There has since been much debate around the most effective way to engage with kids, at risk of turning to a life of crime.
It’s easy to see why victims of crime often call for a crackdown and harsher punishments for convicted offenders – putting an offender in jail takes them off the streets and teaches them a hard lesson.
When it comes to crime, often in the firing line of blame stand police and the court system. But the issue does not start and end with law enforcement.
In the past, it has sadly become easier to throw someone in jail than to develop a long-term strategy that reduces the risk of them re-offending down the track.
But now, engaging and educating at-risk youth is playing a far greater role in how we combat crime.
The recently-established Tamworth Regional Youth Council has the potential to be a driving force in tackling the city’s crime scourge.
The Tamworth Crime Prevention Working Group has made it a priority to work closely with the youth council to address drug issues within the community, which play a fair share in crime rates.
Giving youths a voice will allow the city’s leaders to understand a generation that they probably haven’t done before.
There is no denying that something needs to be done when it comes to kids turning to crime. Collaboration between the city’s youth council and crime prevention group has its eyes set in the right direction.

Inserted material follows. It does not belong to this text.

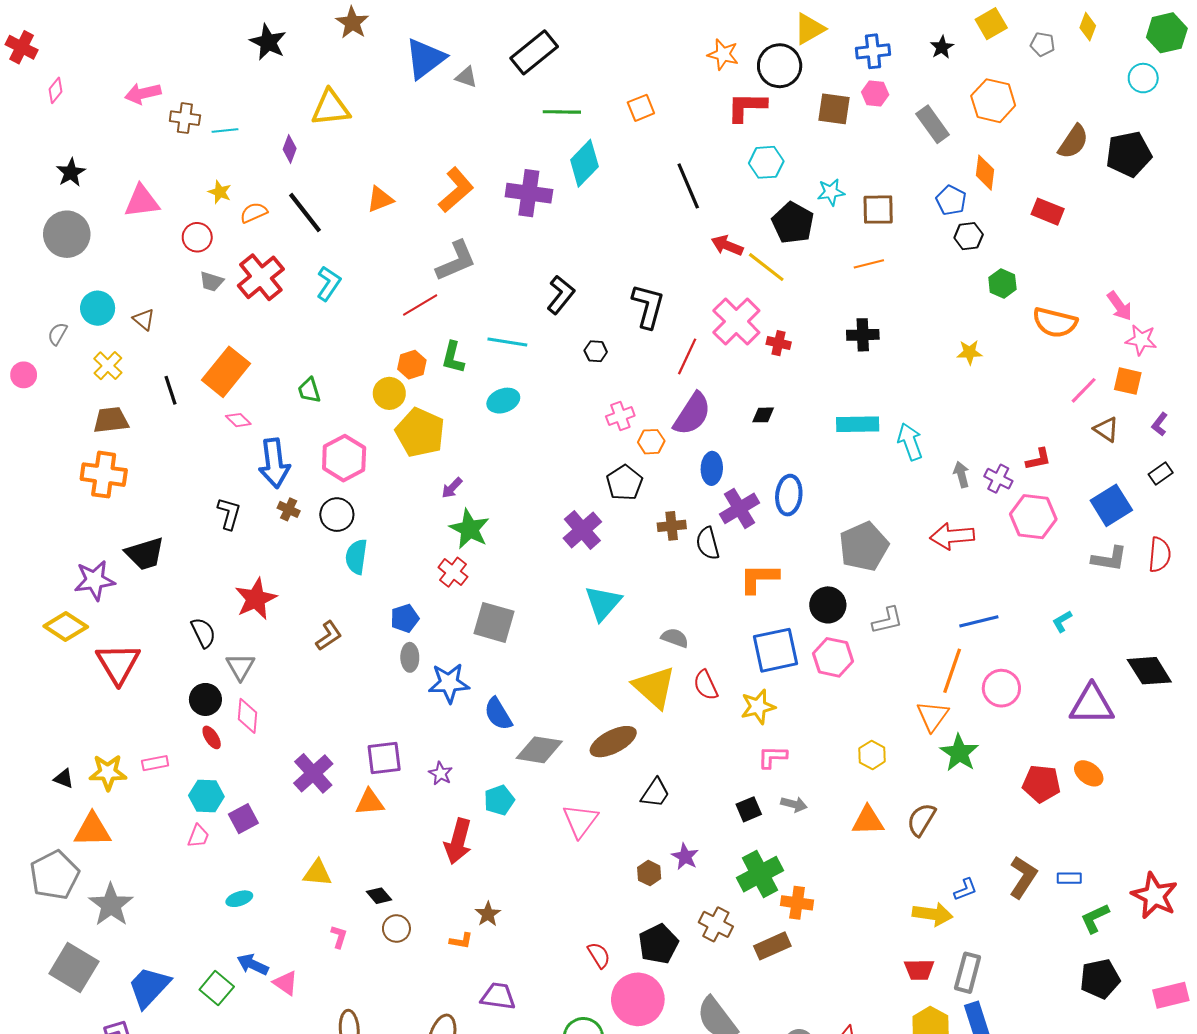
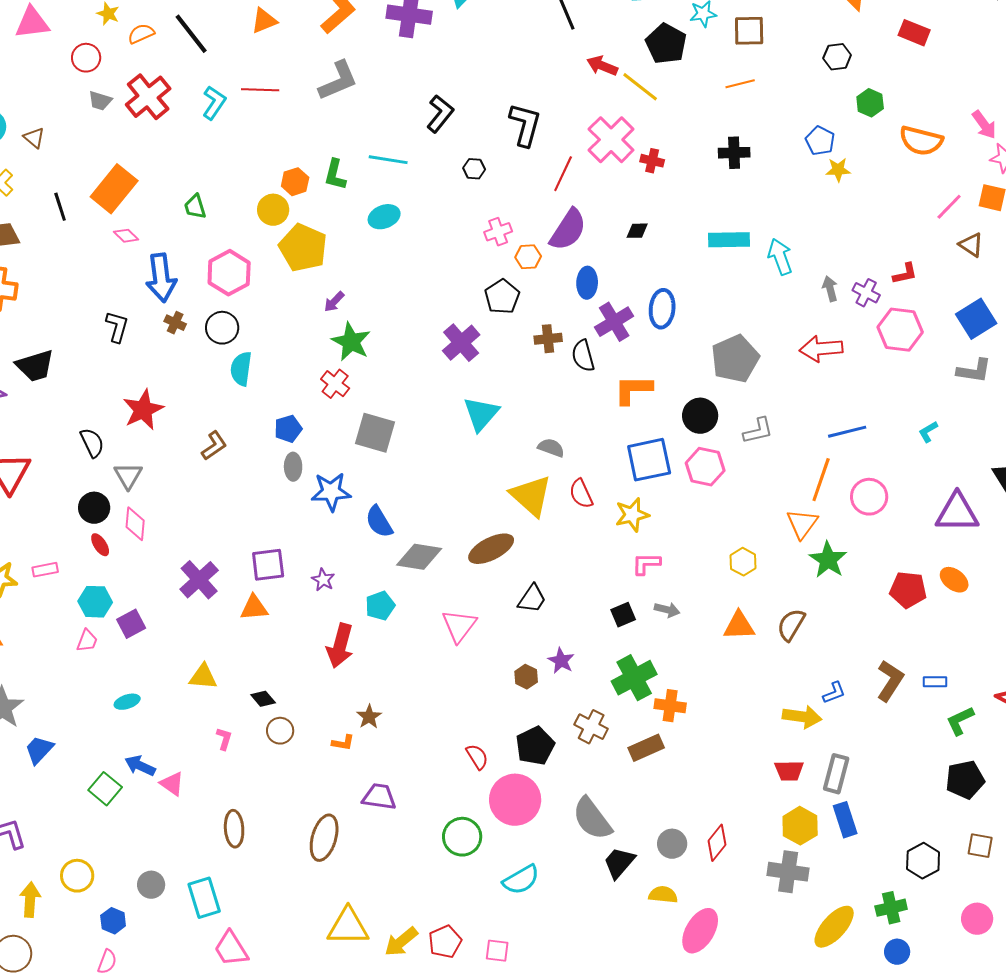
blue pentagon: (951, 200) -> (820, 141), moved
red line: (420, 305) -> (260, 90), moved, turned 33
blue trapezoid: (149, 987) -> (39, 750), moved, size x0.7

It comes on the back of Acting Magistrate Mal MacPherson spearheading a radical plan to overhaul Tamworth’s troubled youth and get kids back on track and into the education system.
The proposal, called Changing Mindsets, will see a Tamworth-based coordinator intensely manage disengaged children and oversee an intervention plan that targets the issue fuelling offending.
Sure, jail time might teach kids a lesson. But it’s a short-term solution and there are chances of re-offending without adequate rehabilitation or education.
Engaging at-risk kids before they turn to crime can only be a good thing.